Children in the other two groups actually became more obese. Those in the second group gained 5 percent more weight, going from being 44 percent overweight to being nearly 50 percent overweight. The last group went from 46 percent overweight to 65 percent overweight, a 19 percent increase.

While the children in the first group became less obese, most of them did not get down to the normal weight for their age and height. Nevertheless, reversing the trend toward increasing weight gain is seen as an impressive achievement by many diet researchers.

Successful weight-loss programs are in demand because of the national obsession with thinness, especially for adolescent girls. Many dieters may find themselves bouncing in and out of regimens that do not work and can even be harmful.

Beyond the thinness craze, however, is the growing realization that obesity is tied to a number of illnesses, even in children.
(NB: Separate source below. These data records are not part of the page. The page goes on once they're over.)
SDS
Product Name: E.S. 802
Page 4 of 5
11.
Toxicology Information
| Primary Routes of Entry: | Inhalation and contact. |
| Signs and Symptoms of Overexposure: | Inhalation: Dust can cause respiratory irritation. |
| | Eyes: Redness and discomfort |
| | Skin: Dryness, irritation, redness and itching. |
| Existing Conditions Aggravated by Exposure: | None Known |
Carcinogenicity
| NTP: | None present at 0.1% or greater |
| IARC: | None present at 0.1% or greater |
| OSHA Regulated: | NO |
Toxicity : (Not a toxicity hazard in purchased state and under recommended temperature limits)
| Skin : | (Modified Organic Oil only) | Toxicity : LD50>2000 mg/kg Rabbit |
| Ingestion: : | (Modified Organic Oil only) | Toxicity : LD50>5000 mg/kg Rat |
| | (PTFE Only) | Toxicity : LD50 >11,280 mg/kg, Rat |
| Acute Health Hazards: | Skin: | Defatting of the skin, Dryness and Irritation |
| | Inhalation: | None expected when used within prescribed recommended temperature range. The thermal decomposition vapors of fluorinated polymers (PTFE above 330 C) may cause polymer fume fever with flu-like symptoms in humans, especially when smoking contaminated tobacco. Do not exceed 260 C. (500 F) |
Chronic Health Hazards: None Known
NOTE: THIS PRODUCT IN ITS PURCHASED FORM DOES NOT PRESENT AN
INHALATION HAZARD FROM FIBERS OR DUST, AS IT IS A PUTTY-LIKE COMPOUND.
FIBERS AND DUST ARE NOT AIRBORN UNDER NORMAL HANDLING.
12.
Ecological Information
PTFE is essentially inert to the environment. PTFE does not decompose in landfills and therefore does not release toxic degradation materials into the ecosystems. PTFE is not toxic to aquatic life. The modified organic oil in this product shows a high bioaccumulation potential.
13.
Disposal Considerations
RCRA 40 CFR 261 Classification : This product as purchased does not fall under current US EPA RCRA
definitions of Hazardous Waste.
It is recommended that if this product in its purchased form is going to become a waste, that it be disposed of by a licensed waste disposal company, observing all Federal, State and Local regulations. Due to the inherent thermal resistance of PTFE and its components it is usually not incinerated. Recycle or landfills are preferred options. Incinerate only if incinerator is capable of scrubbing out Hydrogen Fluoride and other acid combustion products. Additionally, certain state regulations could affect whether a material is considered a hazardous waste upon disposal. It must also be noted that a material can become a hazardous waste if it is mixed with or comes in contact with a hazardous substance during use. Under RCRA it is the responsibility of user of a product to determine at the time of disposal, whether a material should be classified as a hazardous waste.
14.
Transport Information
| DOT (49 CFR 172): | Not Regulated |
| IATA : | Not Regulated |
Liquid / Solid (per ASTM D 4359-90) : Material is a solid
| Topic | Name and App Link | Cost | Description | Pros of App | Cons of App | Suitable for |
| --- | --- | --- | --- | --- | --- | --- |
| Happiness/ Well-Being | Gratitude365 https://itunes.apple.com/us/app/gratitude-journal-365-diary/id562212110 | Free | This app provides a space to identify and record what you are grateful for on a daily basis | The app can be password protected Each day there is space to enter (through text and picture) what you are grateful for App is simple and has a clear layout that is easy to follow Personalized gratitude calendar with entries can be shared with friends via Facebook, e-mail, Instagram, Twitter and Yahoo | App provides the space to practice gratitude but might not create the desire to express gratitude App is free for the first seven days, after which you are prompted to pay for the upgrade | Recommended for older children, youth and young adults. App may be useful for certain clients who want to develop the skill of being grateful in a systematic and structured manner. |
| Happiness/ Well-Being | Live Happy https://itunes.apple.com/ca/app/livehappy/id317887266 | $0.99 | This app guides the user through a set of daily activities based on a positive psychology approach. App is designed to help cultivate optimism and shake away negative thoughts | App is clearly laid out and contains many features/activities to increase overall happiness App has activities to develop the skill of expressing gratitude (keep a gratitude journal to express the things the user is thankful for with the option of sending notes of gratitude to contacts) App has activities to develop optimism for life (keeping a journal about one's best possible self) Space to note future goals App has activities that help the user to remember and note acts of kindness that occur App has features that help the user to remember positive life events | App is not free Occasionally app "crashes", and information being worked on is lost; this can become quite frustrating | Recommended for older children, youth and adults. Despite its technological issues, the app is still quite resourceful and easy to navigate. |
For example, half of all children with high blood pressure, and one third of children with high cholesterol levels, are obese, said William H. Dietz, a pediatrician at the New England Medical Center in Boston. "And the psychological impacts are not to be dismissed," he said.

Still, the most severe diseases linked to obesity don't occur until midlife. They include heart disease, uterine and breast cancers and diabetes.

Researchers are focusing new attention on reducing obesity in childhood as a way to reduce disease later in life. "It is not good to be fat," said Albert J. Stunkard, a psychiatrist and weight researcher at the University of Pennsylvania who co-authored an editorial on the dieting study. "Fat kids grow up to be fat adults."

In a study of eighth-graders from Hagerstown, Md., who were followed into adulthood, Stunkard found that an obese eighth-grader had a 4-in-1 chance of being fat at age 30, and that if the child had not lost weight by the end of adolescence, the odds jumped to 28-to-1.

A large study at Wright State University in Dayton that has been tracking thousands of family members over generations since 1929 found that children who are obese at age 2 to 3, often end up as obese adults.

"We used to say a fat baby is a healthy baby," said Gilman Grave of the National Center for Child Health and Human Development. "Probably the opposite is true."